He is wrong, as I explained it multiple times that this is not the issue here. Install eza and compare to du and possibly some other application that reports the directory size. The difference in filesize cannot be explained by 1000 vs 1024 base. Do the math if you don’t believe me.

eza is reporting false directory size for me, unless there is an explanation.

[Desktop]$ du --human-readable --apparent-size --all --max-depth 1 ./trampoline
518     ./trampoline/src
148M    ./trampoline/target
1,1M    ./trampoline/doc
8       ./trampoline/.gitignore
26K     ./trampoline/.git
330     ./trampoline/Cargo.toml
2,1K    ./trampoline/Cargo.lock
149M    ./trampoline
[Desktop]$ du --human-readable --apparent-size --all --max-depth 1 --si ./trampoline
518     ./trampoline/src
155M    ./trampoline/target
1,2M    ./trampoline/doc
8       ./trampoline/.gitignore
27k     ./trampoline/.git
330     ./trampoline/Cargo.toml
2,2k    ./trampoline/Cargo.lock
157M    ./trampoline
[Desktop]$ eza -l --total-size --no-permissions --no-user ./trampoline
2,1k 25 Feb 21:36 Cargo.lock
330  4 Mär 09:21 Cargo.toml
1,1M  5 Apr 12:34 doc
518  5 Apr 12:49 src
183M  4 Apr 20:26 target

And for reference Dolphin the filemanager of KDE Plasma reports 149,1 MiB (156.366.443) , which aligns with du without using --si option. Even the one folder “target” is at 183M with eza (which is the biggest folder in that directory anyway).

d3Xt3r@lemmy.nz · edit-2 7 months ago

I was talking about the 1000 vs 1024 issue, do the dd test yourself and it’s easy to verify that he was right.

As for the specific descrepancy that you’re seeing, lots of things can throw off a file size calculation - symlinks, sparse files, reflinks, compression etc. Since you’re the only one with access to your files, you’ll need to investigate and come to a conclusion yourself (and file a bug report if necessary).

4am@lemm.ee · 7 months ago

Could it be this AND block size vs actual used size?

linuxPIPEpower@discuss.tchncs.de · edit-2 7 months ago

hmm I didn’t think to actually test the results. But now that i do, I get same sort of descrepency.

How about this?

eza --long -h --total-size --sort=size --no-permissions --no-user --no-time -a --blocksize --binary

that works in a couple test directories with the column Blocksize.

• WORK TO COMPLETE: Output, word for word, the part of the forum thread on eza directory sizes that begins at the words "d3Xt3r@lemmy.nz · edit-2" and ends after the words "report if necessary).". The entries that come next are from a different source.

• MATERIAL SUPPLIED:
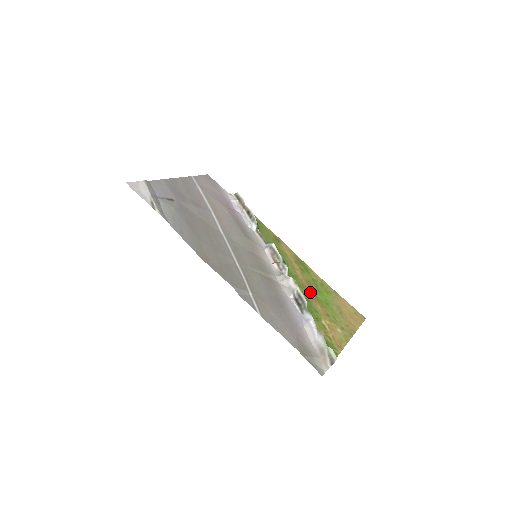
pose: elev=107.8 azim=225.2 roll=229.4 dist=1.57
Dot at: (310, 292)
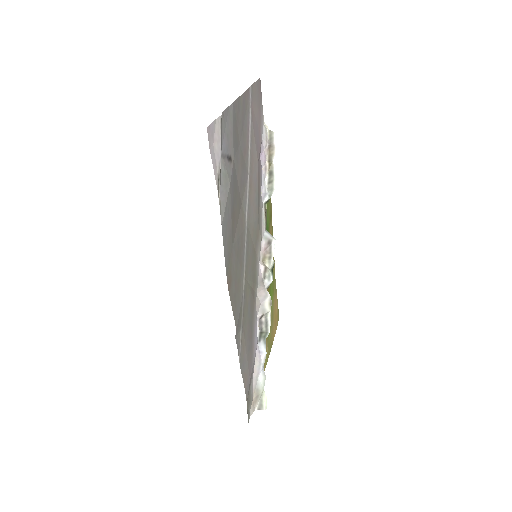
Dot at: occluded
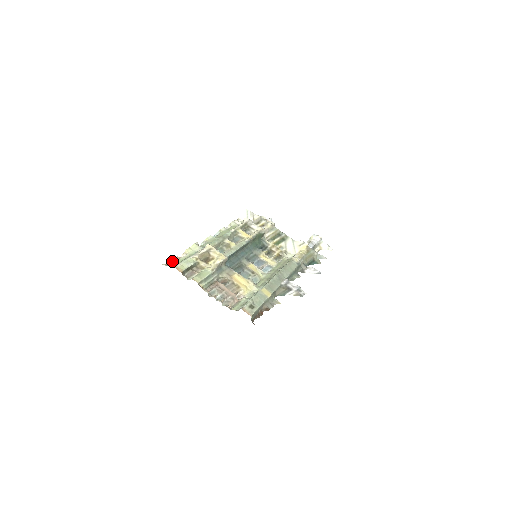
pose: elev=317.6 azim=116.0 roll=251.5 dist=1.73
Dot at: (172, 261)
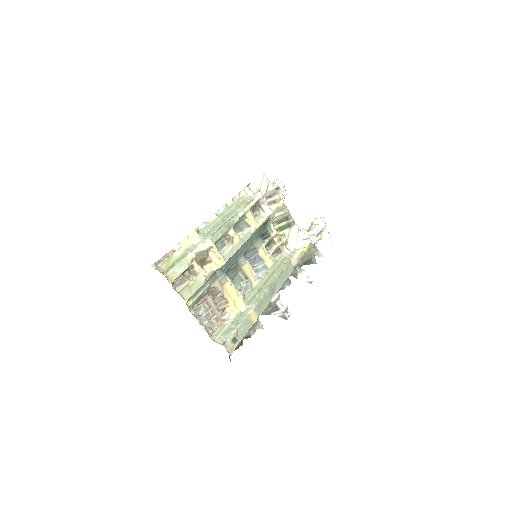
Dot at: (163, 256)
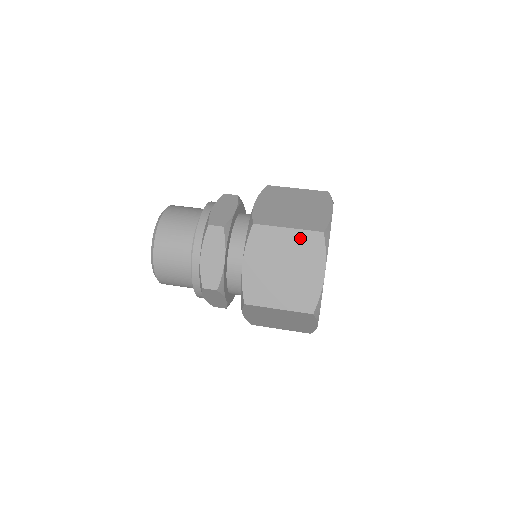
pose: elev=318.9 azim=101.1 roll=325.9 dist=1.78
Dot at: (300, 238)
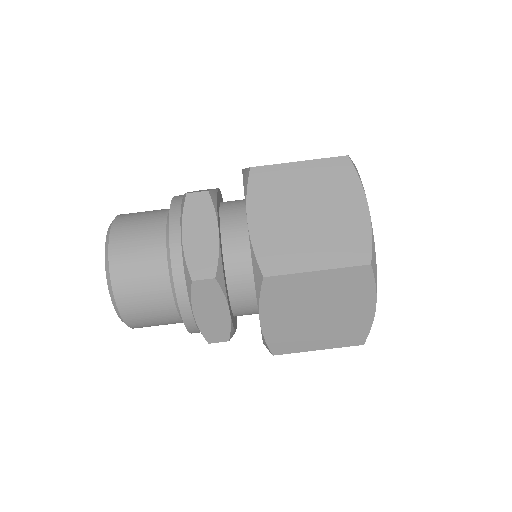
Dot at: occluded
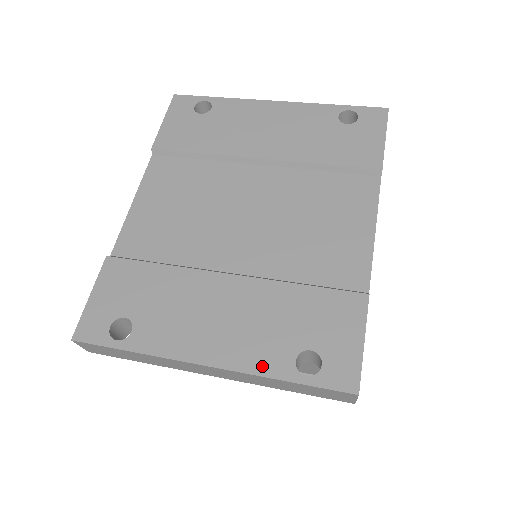
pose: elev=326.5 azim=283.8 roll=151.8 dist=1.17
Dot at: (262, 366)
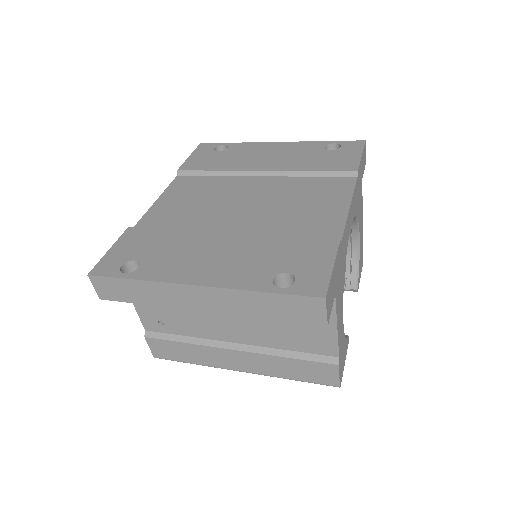
Dot at: (243, 283)
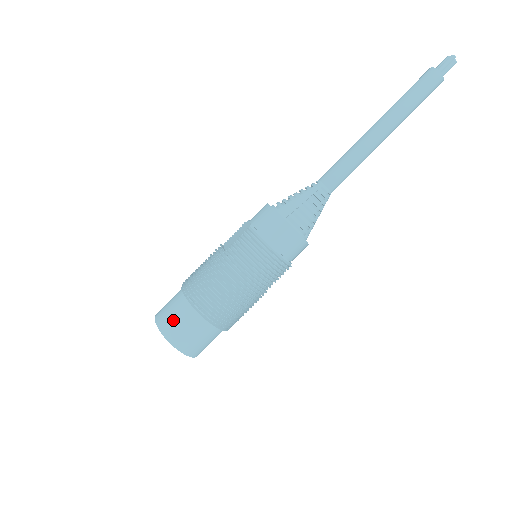
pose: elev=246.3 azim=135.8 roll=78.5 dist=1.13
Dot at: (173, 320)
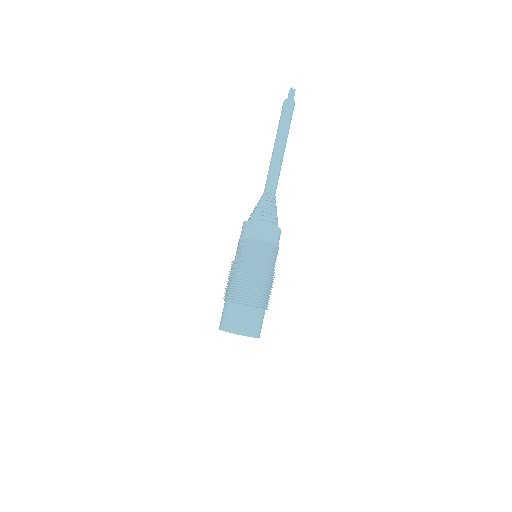
Dot at: (229, 319)
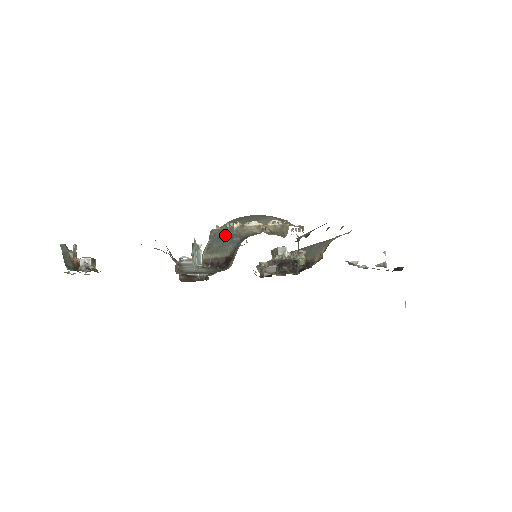
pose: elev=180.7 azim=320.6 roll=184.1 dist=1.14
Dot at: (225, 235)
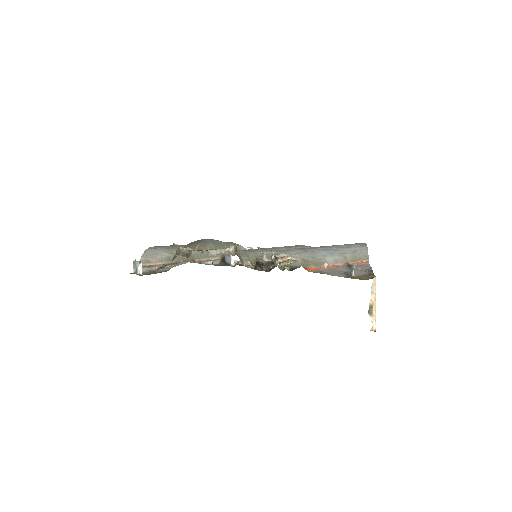
Dot at: occluded
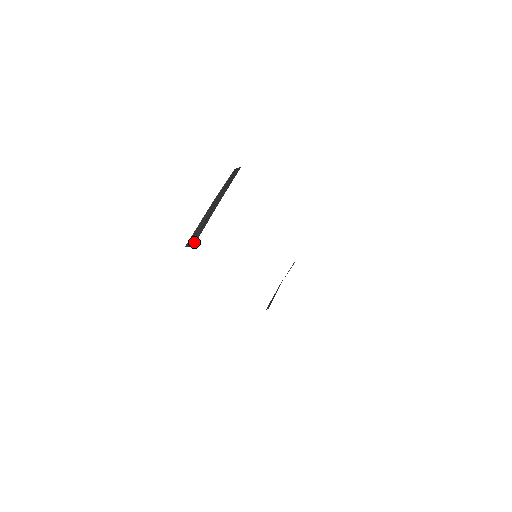
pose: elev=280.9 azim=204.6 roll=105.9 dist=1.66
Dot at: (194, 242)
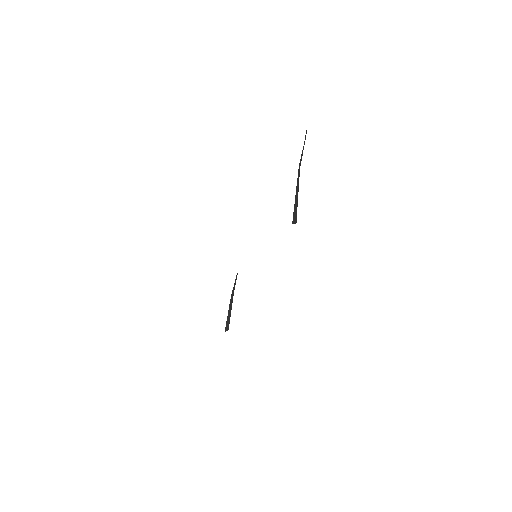
Dot at: (296, 218)
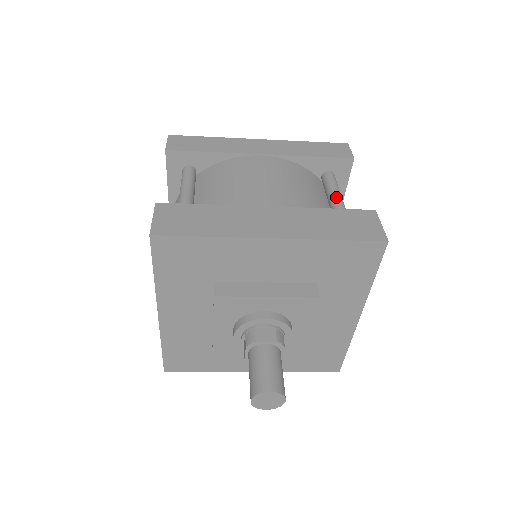
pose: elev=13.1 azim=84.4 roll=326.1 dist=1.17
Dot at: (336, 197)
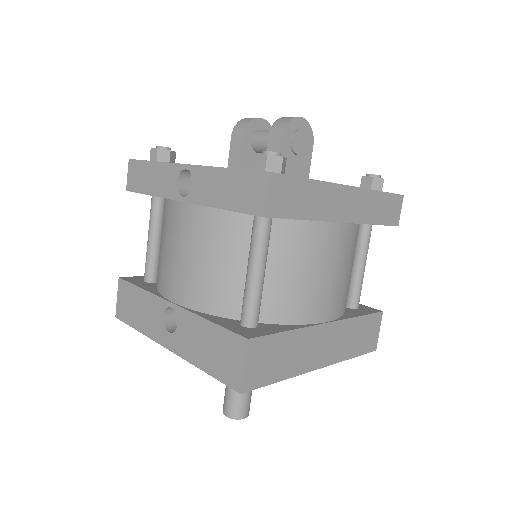
Dot at: (363, 270)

• REPLY TO THE EXERCISE:
d3Xt3r@lemmy.nz · edit-2 7 months ago

I was talking about the 1000 vs 1024 issue, do the dd test yourself and it’s easy to verify that he was right.

As for the specific descrepancy that you’re seeing, lots of things can throw off a file size calculation - symlinks, sparse files, reflinks, compression etc. Since you’re the only one with access to your files, you’ll need to investigate and come to a conclusion yourself (and file a bug report if necessary).